BEGIN
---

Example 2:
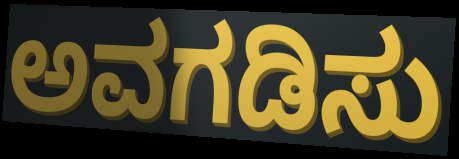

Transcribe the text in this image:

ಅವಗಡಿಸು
END
BEGIN
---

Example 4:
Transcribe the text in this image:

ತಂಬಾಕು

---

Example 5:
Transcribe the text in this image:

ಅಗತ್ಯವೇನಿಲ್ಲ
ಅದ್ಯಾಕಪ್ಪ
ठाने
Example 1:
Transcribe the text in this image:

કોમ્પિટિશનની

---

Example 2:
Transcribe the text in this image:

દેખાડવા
END
Problem statement ▸ What is needed here is one number: how many lines of the entries hold the string "Example".

Solution to this problem ▸ 5